At the house up on 64th street, the handrails are made out of polished brass and the fireplaces are heavy marble. The hinges that keep the doors on their frames look like delicate golden ornaments. The moldings on the ceiling and in the stairwell seem to dance around with confident elegance. The wooden floors are old and almost royal. Very famous people live across the street.
But at the house up on 64th street, glamour is accompanied by restraint. The air feels slow, sleepy, and static. The colors are muted and stand still. All is quiet, and a minute seems to last longer than a minute. Whoever lived there surely spent a lot of time there.
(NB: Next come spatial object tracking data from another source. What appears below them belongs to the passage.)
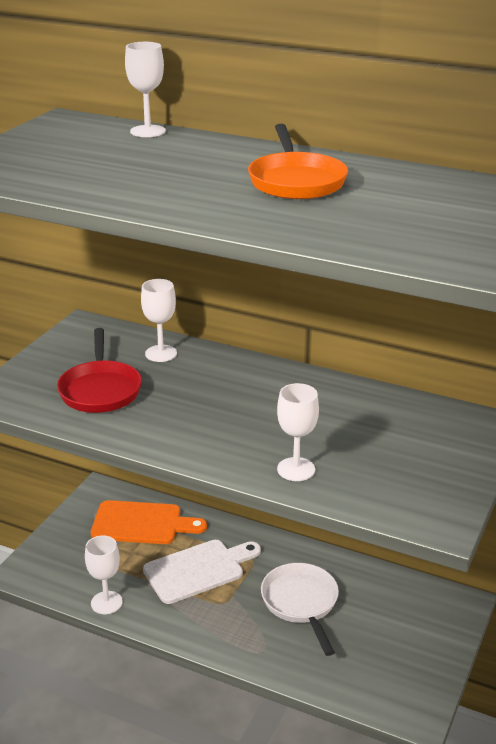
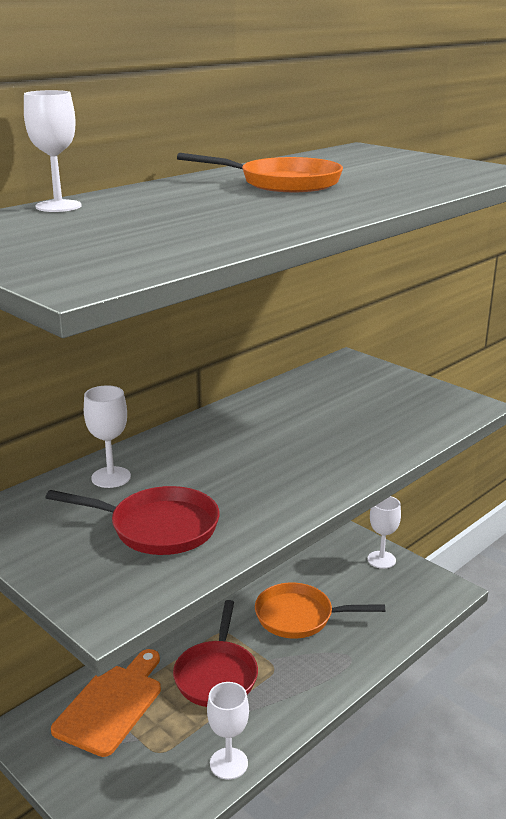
camera: 70 degrees left, 5 degrees down
(198, 570) = (217, 675): white cutting board -> red pan
(296, 469) = (376, 445): white goblet -> white goblet (381, 560)
(301, 603) = (299, 616): white pan -> orange pan

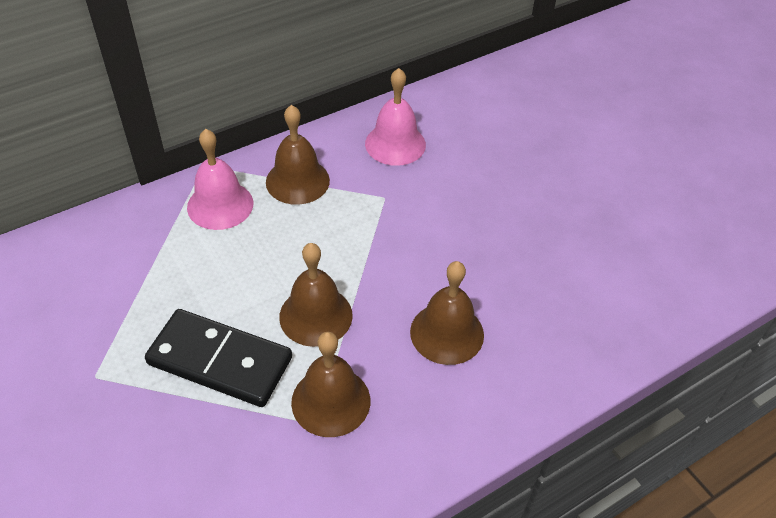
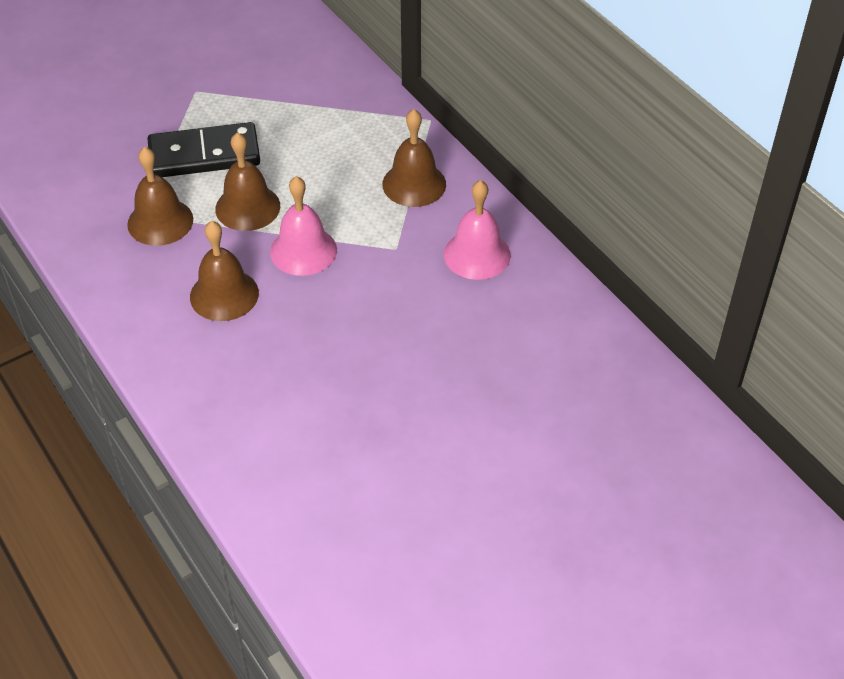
camera: 90 degrees right, 0 degrees up
(220, 205) = (378, 135): pink bell -> pink bell (303, 250)
(220, 361) = (204, 154): black domino -> black domino turned 60 degrees clockwise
On the surface, the works in At the Speed of Stone seem silent and stone-faced, as if someone put an art exhibition on pause. Pier Paolo Calzolari freezes the sounds of a river in salt. Katinka Bock shifts one state of stone to another by turning sandpaper into bricks. Ugo Rondinone’s figure is either asleep or waiting, and Joan Jonas’s figures are making every effort to stand still. Yann Sérandour’s aluminum mirrors, Michaela Eichwald’s resin sculptures, David Musgrave’s drawings, and Jay Heikes’s tools manage to look both petrified and precious at the same time. The woman in Markus Schinwald’s painting is clearly unable to say a word, and the people populating the video by Jos de Gruyter and Harald Thys are indistinguishable from the inanimate objects in their still-life photographs.
If you pay attention, you’ll be able to hear the sounds of Christian Wolff’s Stones, the only actual stones in the exhibition at the house up on 64th street.
But if these works are quiet, they are far from silent. They contain the slow breathing of stones, the violence of eventlessness, and blank stares that are never blank. They evoke the raw ruthlessness of time slowly passing by and the disruptive power inherent in standing still. Despite their muted temperament, each work contains the hinted warmth of humor, poetry, folly, and human touch. Please take the time to notice it.